Creating liveable cities in Australia: a scorecard and priority recommendations for Melbourne
Making Melbourne ‘liveable’ is a policy objective of the Victorian state government. In some domains of liveability, Melbourne performs well compared with other Australian cities in its policy ambition and performance. However, to achieve its liveability aspirations, greater ambition is required in some of its policy targets.
Melbourne’s target of an average net density of 15 dwellings or more per hectare is low, and well below that required to create walkable neighbourhoods (at least 25 dwellings per hectare). Notably, only 21% of Melbourne’s suburbs are achieving even this modest dwelling density target.
Melbourne is doing well in:
- moving towards the 95% policy target for access to public transport
- providing access to public open spaces within 400 m of residences.
69% of residences have access to a bus stop within 400 m, tram stop within 600 m or train station within 800 m, moving towards Victoria’s ambitious 95% public transport policy target. However, unlike Sydney, Melbourne does not have a target for service frequency.

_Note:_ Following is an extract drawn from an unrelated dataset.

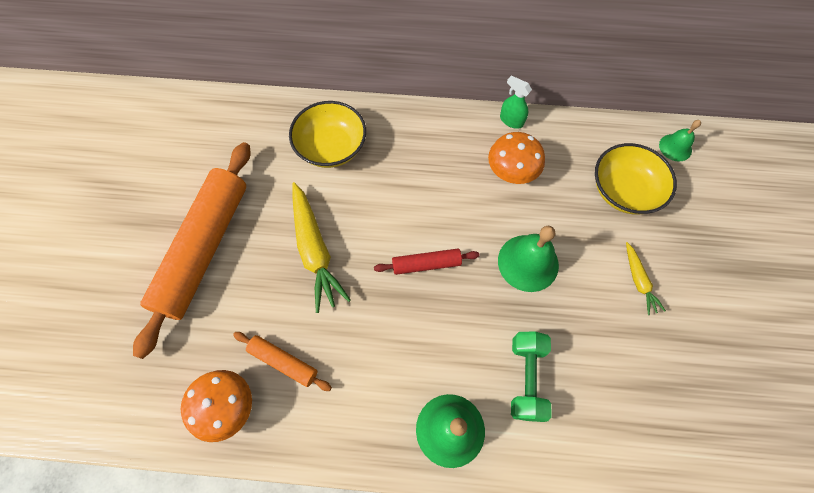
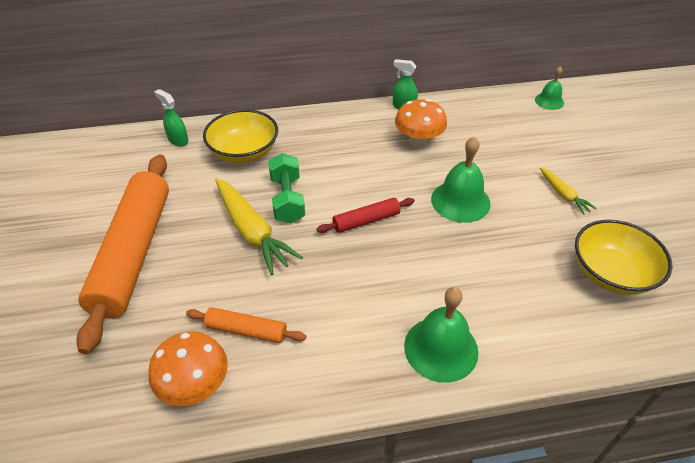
camera: 15 degrees left, 20 degrees down
(271, 117) = (178, 140): none -> green spray bottle
(526, 378) = (497, 289): green dumbbell -> green dumbbell (287, 199)
(623, 191) = (521, 136): yellow bowl -> yellow bowl (611, 273)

36% of residences in Melbourne meet the stricter public transport national liveability indicator requirements, and are within 400m of a public transport stop with a scheduled service at least every 30 minutes between 7am and 7pm on a normal weekday. This result highlights the importance of service frequency in measuring transport access.
However, Melbourne is not doing well in:
- fully implementing policies aimed at increasing access to destinations, street connectivity, and density to create walkable neighbourhoods
- providing access to public transport and walkable communities in outer suburban areas.